Czterokrotny mistrz kraju Kajetan Kajetanowicz z pilotem Jarosławem Baranem (Ford Fiesta R5) wygrali Rajd Janner w Austrii, pierwszą rundę mistrzostw Europy. Polska załoga była najszybsza na 17 z 18 odcinków specjalnych.
Drugie miejsce ze stratą 7.07,4 zajął Francuz Robert Consani (Peugeot 207 S2000), a na trzecie awansował "rzutem na taśmę", gdy wygrał ostatni odcinek specjalny, Rosjanin Aleksiej Łukjaniuk (Ford Fiesta R5) - strata 8.28,1
Kajetanowicz w końcowej próbie był drugi.
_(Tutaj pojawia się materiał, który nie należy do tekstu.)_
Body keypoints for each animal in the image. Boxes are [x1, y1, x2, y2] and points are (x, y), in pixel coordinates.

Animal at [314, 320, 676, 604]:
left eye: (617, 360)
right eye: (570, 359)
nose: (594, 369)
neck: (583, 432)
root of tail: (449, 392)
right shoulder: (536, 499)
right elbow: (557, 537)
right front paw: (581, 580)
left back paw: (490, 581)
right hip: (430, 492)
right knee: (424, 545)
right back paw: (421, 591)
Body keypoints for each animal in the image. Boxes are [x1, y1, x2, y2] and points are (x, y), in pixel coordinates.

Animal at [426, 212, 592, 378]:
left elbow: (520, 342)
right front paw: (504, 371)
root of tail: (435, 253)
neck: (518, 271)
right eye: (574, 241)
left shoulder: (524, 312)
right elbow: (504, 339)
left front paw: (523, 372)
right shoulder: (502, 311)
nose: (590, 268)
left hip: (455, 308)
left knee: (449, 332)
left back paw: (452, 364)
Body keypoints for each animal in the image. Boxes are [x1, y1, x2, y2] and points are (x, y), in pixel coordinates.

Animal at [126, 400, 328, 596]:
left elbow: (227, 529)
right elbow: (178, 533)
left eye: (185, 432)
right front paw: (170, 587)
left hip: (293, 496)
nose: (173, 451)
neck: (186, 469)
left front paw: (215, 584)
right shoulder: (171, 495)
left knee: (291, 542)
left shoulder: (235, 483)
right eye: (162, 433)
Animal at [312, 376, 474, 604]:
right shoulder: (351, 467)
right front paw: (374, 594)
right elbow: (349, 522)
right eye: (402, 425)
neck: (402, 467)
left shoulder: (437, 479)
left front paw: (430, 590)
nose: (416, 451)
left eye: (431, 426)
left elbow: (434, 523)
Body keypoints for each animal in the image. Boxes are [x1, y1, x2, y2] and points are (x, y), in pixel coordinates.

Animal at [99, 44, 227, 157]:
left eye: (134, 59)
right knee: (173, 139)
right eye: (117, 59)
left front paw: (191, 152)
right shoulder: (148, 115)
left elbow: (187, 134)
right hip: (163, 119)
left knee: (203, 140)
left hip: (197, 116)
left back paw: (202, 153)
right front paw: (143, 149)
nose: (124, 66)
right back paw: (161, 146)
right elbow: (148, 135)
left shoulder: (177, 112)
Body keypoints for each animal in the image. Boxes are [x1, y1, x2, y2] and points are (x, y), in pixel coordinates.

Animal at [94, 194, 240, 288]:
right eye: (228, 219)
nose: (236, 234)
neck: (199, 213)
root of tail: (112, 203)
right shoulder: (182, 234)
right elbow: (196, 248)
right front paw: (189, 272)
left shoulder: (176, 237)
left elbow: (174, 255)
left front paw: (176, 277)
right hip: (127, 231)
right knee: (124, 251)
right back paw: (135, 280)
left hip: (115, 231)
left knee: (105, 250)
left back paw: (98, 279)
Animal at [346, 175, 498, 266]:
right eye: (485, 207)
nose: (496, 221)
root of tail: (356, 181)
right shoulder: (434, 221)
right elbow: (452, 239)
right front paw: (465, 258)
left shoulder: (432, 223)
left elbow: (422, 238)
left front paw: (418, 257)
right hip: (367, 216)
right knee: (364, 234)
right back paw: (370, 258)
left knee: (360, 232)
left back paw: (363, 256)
Jechał spokojnie, bez niepotrzebnego ryzyka, aby nie wypaść z trasy i nie stracić wypracowanej nad rywalami ogromnej przewagi.
Kajetanowicz w Rajdzie Janner startował po raz drugi. W 2014 roku wygrał Robert Kubica, a Kajetanowicz musiał się wycofać z powodu awarii samochodu, w którym zablokował się pedał gazu.
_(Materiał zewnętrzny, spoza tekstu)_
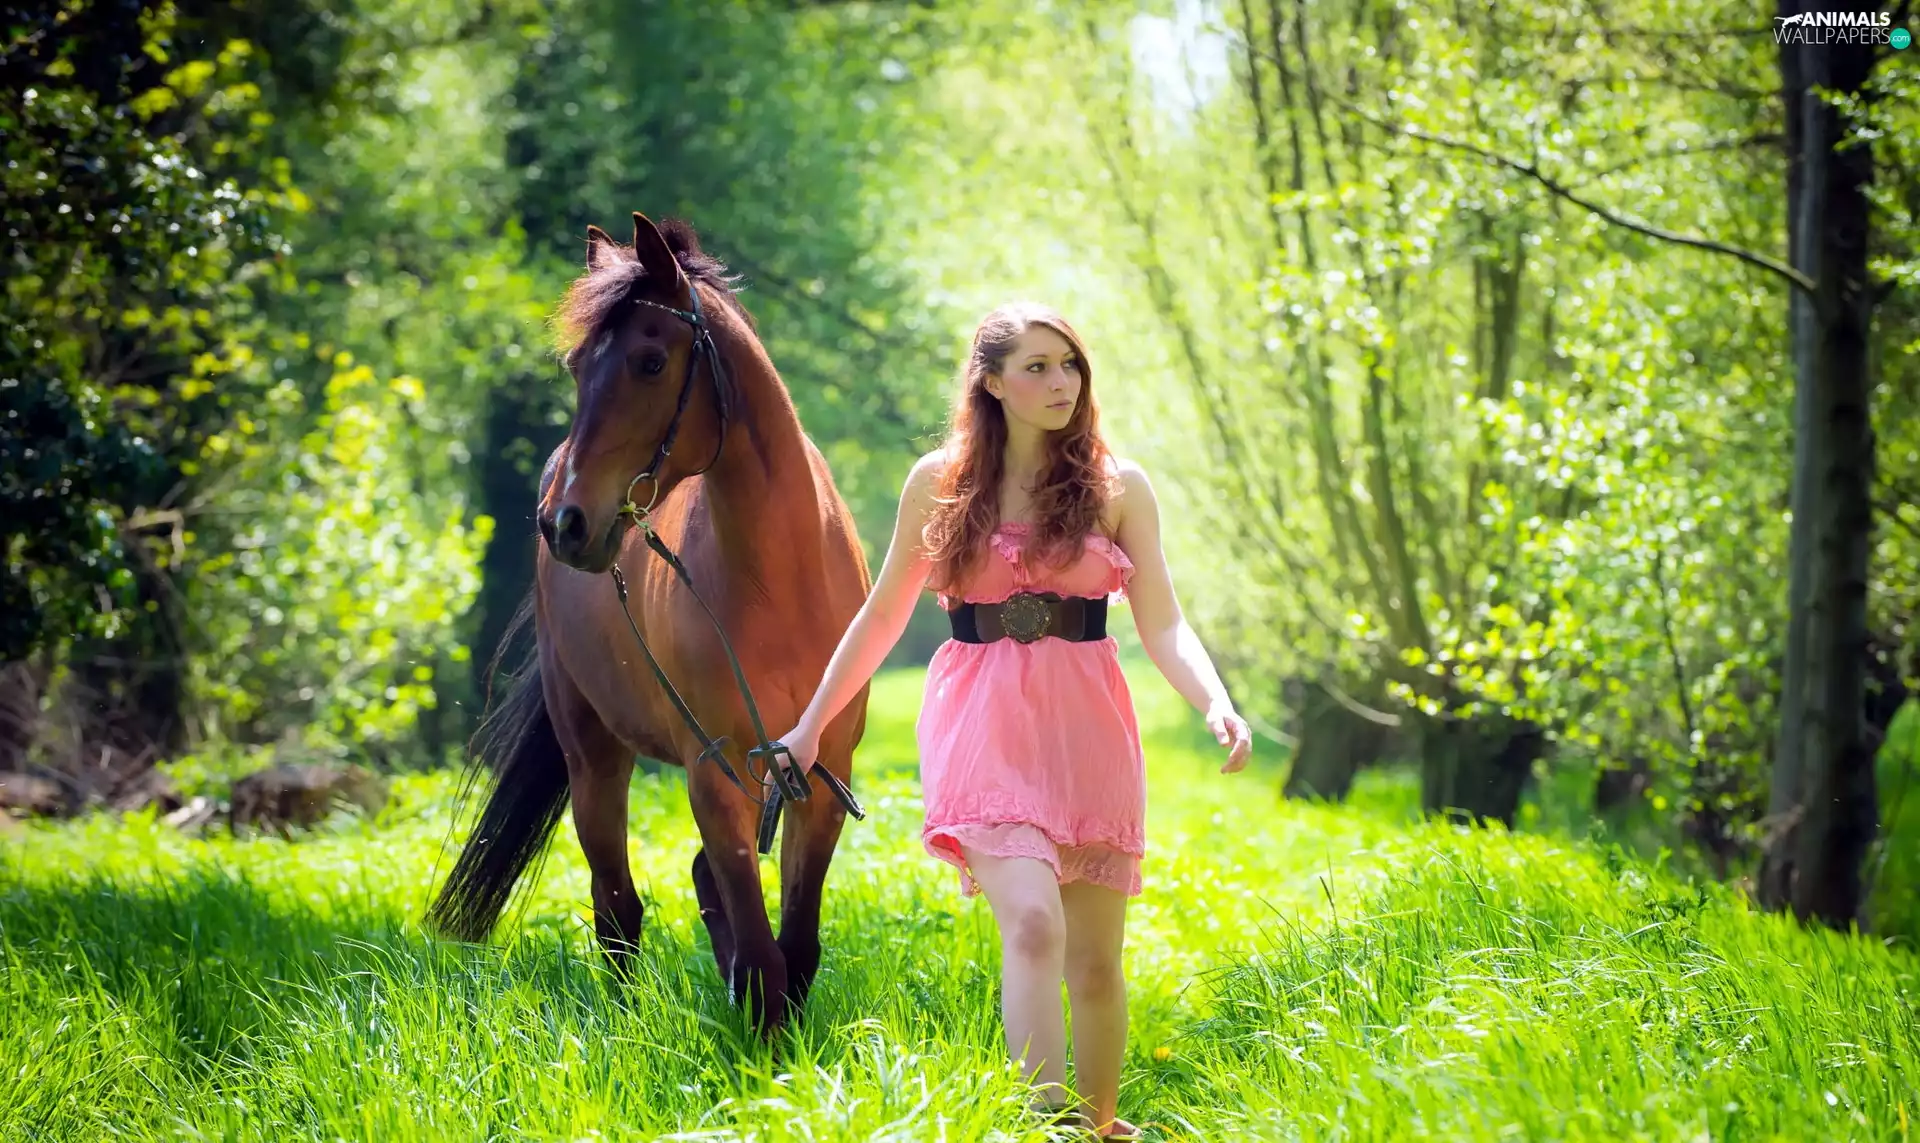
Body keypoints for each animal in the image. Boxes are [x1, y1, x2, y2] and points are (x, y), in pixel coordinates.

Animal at [427, 212, 873, 1035]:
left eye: (650, 361)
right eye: (576, 367)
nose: (563, 523)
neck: (780, 578)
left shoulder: (822, 774)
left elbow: (795, 948)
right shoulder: (714, 771)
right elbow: (762, 956)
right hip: (594, 758)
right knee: (616, 907)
W tym roku Polacy zwyciężyli w imponującym stylu, osiągając przy tym rekordowe rezultaty. W ostatnich latach nie było zawodników, którzy w rundzie mistrzostw Europy FIA ERC wygrali więcej niż 9 odcinków specjalnych z rzędu lub więcej niż 14 prób w całym rajdzie. Kajetanowicz i Baran wygrali 17 kolejnych odcinków, nad drugą załogą uzyskali ponad 7 minut przewagi.
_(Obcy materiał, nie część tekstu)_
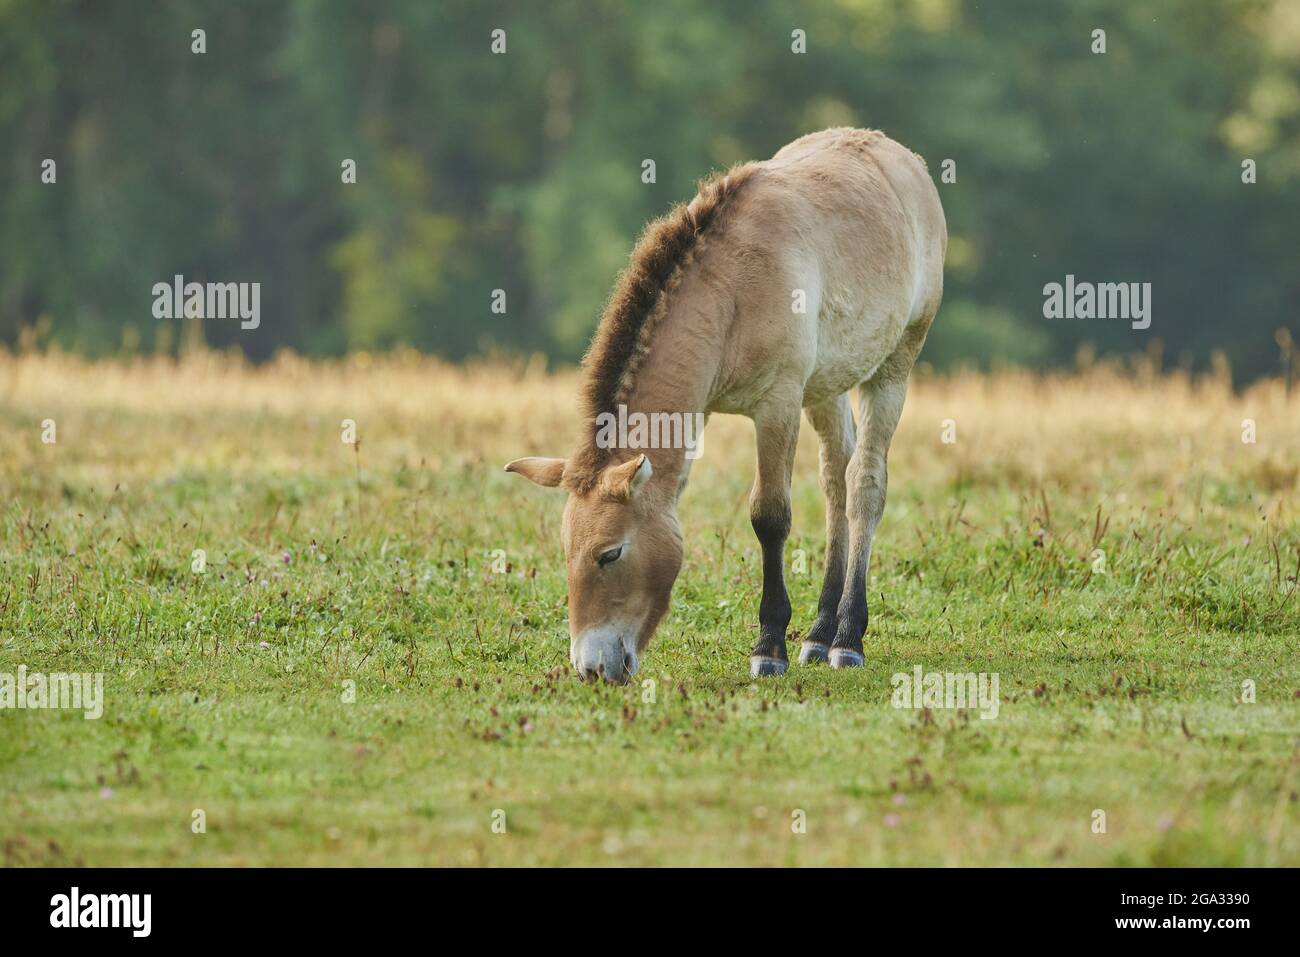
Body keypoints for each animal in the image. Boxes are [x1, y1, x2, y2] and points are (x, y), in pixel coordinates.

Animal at [504, 128, 946, 681]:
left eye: (610, 554)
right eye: (566, 552)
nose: (591, 668)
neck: (731, 292)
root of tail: (901, 156)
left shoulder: (778, 405)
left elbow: (770, 517)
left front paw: (769, 646)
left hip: (893, 367)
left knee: (865, 485)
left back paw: (847, 637)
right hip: (827, 387)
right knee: (835, 484)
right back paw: (820, 634)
W sumie wywalczyli 39 pkt w klasyfikacji ME - 25 pkt za wygraną w całym rajdzie i po 7 pkt za zwycięstwa w obu etapach. Janner był jedną z dwóch rund zaliczanych do zimowej klasyfikacji mistrzostw Europy. Wygrywając aż 17 oesów na lodzie i śniegu Kajetanowicz i Baran wywalczyli 176 pkt do tej klasyfikacji i pewnie przewodzą w punktacji FIA ERC Ice Masters.
Zwycięstwo w rundzie mistrzostw Europy to niesamowite uczucie. Muszę przyznać, że przez cały ostatni OS myślałem już właśnie o tym, jak pięknie będzie na mecie. To fantastyczne, że jesteśmy tutaj, wygraliśmy ten rajd i tak dużo odcinków specjalnych. To była ciężka praca całego zespołu. Każdy rajd zaliczany do mistrzostw Europy jest zupełnie inny. Tutaj wszystko działało perfekcyjnie. A był to bardzo wymagający rajd. Bardzo późno kładliśmy się spać i bardzo wcześnie wstawaliśmy. A teraz możemy świętować i cieszyć się z sukcesu. Jednak nie za długo - powiedział na mecie Kajetanowicz, który prowadzi w klasyfikacji generalnej mistrzostw Europy z dorobkiem 39 pkt. Drugi Consani ma 28 pkt.